La Magistrada Presidente de la SCJN hace su debut en público, oronda y muy digna, sin saludar al Presidente de la República al inicio de su discurso y haciendo caso omiso al hecho de haber sido electa en medio de un desaseado proceso que empleó el infundio del plagio de la tesis de licenciatura de otra propuesta competitiva.
Su discurso destiló la demagogia de un Poder Judicial impoluto –que el pueblo soberano califica como extremadamente corrupto- y subrayando su papel como garante de la Constitución, para vanagloriar la necesaria independencia de los juzgadores en tal ejercicio. Fue prístina la funcionaria en la defensa a ultranza de un reducto del régimen caduco que sigue defendiendo los intereses particulares, nacionales y extranjeros, y contrariando los de la Nación y del pueblo. Memorable cinismo e hipocresía.
Siguió el Diputado Presidente de la Mesa Directiva de su Cámara, con un discurso cargado de equívocos históricos por el que pretendió destacar el diálogo entre fuerzas en la factura de las constituciones, ignorando o dejando de lado el hecho de que todas han sido resultantes de conflictos armados cuyo vencedor determinó el sentido y el contenido constitucional.
Especial mención merecen la de 1857 después de la Guerra de Reforma mediante la que la facción liberal, con Juárez a la cabeza, derrotó a la conservadora. Igualmente sucedió en 1917, cuando la Revolución Mexicana derrocó a la dictadura porfirista (conservadora) y a su intento golpista reivindicatorio.
La Constitución de 1917 fue elaborada por los revolucionarios triunfantes, una vez erradicada y destrozada la reacción conservadora. Sarta de mentiras para tratar de dar soporte a su reclamo por el “diálogo en unidad” para trazar el rumbo del país y contra la polarización prevaleciente. Desmemoria política o senil, no importa, es una rotunda falsedad. Pero para culminar su estulticia (estupidez, pues) el presentado como representante de un poder, habla a título partidista y, más aún, personal como aspirante a la candidatura presidencial. Su alocución sólo pintó con burdo trazo a la facción conservadora vencida, no en la guerra fratricida, sino en las urnas de la democracia.
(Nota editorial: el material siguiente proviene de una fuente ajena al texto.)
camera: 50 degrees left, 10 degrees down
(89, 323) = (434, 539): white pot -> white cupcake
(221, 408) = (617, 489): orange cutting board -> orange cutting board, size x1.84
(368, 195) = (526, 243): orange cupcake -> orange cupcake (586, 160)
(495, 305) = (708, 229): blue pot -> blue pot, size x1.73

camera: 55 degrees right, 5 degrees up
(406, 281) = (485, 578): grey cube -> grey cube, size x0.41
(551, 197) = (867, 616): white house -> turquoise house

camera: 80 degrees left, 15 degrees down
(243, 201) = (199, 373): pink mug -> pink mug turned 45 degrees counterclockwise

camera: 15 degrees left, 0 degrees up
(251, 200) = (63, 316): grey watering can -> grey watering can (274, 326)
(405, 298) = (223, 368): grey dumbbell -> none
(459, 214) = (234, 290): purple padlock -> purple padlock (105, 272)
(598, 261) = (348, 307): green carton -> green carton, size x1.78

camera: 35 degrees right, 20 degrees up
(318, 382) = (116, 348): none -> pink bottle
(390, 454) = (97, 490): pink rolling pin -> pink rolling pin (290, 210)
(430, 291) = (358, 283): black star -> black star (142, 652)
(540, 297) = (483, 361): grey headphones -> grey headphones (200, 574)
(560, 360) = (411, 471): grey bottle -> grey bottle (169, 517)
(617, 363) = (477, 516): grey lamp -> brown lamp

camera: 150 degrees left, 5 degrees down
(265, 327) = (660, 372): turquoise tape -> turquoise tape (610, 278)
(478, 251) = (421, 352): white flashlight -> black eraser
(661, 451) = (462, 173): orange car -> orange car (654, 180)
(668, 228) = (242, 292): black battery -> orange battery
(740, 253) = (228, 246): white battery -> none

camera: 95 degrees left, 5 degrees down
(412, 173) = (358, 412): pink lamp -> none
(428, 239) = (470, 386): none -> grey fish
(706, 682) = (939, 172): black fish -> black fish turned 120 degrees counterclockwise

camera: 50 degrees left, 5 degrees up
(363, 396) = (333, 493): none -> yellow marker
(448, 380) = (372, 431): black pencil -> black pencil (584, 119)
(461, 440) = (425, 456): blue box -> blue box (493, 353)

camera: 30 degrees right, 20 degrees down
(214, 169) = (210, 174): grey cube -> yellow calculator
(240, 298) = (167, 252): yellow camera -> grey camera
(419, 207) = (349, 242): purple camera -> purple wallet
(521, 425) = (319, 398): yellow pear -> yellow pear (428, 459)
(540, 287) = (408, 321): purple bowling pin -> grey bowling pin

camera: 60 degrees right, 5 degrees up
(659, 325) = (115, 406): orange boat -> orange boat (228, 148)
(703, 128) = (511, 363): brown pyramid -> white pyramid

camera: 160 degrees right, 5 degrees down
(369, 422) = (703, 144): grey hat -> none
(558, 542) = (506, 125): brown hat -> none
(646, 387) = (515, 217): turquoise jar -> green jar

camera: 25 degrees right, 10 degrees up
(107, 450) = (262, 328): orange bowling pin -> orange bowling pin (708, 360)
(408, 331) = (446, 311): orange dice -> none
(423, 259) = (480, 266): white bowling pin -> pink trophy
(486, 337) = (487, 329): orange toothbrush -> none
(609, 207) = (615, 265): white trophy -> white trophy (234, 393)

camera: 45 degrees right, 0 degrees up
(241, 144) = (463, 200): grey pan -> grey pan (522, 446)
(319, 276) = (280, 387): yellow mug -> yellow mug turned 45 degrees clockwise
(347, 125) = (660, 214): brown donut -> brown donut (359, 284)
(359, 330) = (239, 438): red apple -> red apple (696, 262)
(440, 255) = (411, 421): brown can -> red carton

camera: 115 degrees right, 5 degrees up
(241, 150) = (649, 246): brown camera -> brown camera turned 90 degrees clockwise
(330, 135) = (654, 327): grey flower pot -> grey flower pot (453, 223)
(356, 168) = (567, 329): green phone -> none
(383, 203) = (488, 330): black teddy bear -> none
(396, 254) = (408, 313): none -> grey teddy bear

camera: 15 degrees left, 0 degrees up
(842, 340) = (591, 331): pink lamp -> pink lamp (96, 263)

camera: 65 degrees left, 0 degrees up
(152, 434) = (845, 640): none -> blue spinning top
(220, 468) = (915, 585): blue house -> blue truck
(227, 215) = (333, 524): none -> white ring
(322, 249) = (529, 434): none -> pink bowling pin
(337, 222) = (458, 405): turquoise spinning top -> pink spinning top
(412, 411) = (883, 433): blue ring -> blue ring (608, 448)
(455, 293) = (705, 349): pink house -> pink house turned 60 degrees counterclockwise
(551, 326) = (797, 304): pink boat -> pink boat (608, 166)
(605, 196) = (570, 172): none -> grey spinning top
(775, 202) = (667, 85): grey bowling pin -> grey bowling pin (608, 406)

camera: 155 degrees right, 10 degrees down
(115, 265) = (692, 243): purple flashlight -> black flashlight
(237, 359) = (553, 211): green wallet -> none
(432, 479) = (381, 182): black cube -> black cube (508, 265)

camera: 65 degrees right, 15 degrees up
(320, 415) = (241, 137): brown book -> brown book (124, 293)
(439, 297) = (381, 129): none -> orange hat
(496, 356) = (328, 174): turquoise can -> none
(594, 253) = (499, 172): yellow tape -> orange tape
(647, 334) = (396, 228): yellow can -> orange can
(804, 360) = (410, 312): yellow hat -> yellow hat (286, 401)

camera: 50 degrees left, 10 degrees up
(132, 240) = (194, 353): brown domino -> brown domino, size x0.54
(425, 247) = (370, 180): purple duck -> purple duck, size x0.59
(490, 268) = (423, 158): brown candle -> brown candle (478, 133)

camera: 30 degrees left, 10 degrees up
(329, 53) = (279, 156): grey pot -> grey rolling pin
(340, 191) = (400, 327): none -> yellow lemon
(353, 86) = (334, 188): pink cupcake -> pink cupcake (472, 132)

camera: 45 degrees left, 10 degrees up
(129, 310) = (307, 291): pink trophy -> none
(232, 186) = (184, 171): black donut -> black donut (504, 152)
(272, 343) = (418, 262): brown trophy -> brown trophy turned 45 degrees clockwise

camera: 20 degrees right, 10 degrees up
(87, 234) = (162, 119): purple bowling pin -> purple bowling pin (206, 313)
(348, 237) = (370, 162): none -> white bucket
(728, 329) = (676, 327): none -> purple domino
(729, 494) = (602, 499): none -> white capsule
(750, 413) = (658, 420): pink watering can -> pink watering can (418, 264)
A continuación el Presidente de la Mesa Directiva del Senado dio un buen discurso con el cual concuerdo, pero que igual pecó de partidista y poco institucional ante la pluralidad del Senado. Demasiado edulcorado para un pueblo que exige definición y claridad.
El Presidente de la República ofreció una cátedra de claridad histórica y desmitificó a la impoluta Constitución, tan llevada y traída por quienes le antecedieron en el uso de la palabra. Bastó el recuento de las modificaciones realizadas durante el periodo neoliberal, que llamó también “neoporfirista”, mediante las que se trastocó el espíritu y la letra de la Constitución humanista de 1917, para dar carácter de legalidad al más grande atraco a la Nación, por las que se entregó a los particulares casi todos los recursos naturales y los servicios del Estado, de modo de reducir éste a su mínima expresión para dejar al mercado el dominio de la economía nacional y, por ende, producir la más inicua desigualdad social.
No puede existir un diálogo entre proyectos diametralmente tan diferentes, sólo el pueblo define la opción y así lo ha venido haciendo desde 2018. Lo demás es demagogia para conservar privilegios. No sin recordarnos a todos que se hace en y por la paz, y que esta sólo es producto de la justicia.